Unknown concurrency issue in CUDA/C++ program

Hi all,

I am currently having trouble debugging some issues with running parallel streams concurrently. Basically, my C++/CUDA code works like this:

3 MemcpyH2DAsync → 6 MemcpyD2DAsync → multiple kernels execute → 3 MemcpyD2HAsync → Verify data on CPU

I want this process to run concurrently where once every second D2D transfer is complete (D2D as in copying data to different locations on the same GPU), a stream of kernels can start executing while the rest of the data is being transferred. A profile of this is shown below. The problem I’m having is that the last stream is consistently failing verification unless I slow down the process (with either events or sleep function). I had someone else check my work and all the memory buffers are sized appropriately and synchronized well with events.
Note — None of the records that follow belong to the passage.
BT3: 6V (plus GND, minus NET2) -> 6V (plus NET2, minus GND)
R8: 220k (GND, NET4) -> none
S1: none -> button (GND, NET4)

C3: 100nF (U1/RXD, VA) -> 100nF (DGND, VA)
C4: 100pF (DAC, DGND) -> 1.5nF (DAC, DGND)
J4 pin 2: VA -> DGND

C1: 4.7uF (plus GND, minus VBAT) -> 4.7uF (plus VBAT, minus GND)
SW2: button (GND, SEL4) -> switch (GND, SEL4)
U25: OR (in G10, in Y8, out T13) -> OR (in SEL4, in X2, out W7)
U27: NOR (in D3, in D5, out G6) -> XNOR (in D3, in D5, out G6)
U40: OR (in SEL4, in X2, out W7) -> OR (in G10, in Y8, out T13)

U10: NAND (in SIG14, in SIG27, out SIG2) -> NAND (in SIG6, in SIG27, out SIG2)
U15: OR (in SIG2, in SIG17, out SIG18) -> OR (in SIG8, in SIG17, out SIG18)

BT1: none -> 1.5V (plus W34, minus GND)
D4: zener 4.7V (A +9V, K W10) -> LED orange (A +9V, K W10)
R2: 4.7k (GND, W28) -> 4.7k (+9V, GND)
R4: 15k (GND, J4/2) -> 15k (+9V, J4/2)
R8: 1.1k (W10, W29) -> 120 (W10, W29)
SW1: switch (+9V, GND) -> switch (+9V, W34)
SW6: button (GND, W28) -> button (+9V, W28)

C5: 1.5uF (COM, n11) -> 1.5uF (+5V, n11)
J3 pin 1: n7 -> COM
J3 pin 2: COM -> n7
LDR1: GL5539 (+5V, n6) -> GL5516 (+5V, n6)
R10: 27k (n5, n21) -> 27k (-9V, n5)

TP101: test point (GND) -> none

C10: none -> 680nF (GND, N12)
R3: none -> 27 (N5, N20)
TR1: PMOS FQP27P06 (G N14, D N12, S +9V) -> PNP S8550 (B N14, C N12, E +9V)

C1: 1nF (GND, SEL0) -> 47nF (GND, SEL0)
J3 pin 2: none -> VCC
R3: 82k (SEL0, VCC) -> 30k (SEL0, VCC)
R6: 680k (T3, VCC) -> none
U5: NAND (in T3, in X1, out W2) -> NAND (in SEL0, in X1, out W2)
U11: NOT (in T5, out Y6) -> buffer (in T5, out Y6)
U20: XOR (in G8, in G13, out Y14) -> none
I thought the problem might be related to the drops in kernel execution seen in the profile below since they seem to happen whenever a D2D transfer is happening. Plus, the verification numbers are off enough to suggest this may be a memory issue. Any thoughts on what could be causing this behavior? Many thanks in advance.

System Info:

GPU: NVIDIA RTX A6000

CPU: AMD Ryzen Threadripper PRO 3955WX 16-Cores

OS: RHEL 8.4

Improper synchronization from the transfer of input data to the kernel that consumes that data. Or possibly improper synchronization from the kernel to the transfer of output data to the host. The incoming data question could be independently verified using sequence numbers embedded in the data, and have the kernel check for a proper sequence number before consuming the data. Given that it only happens on the last stream, this sounds like a computer science off-by-one error.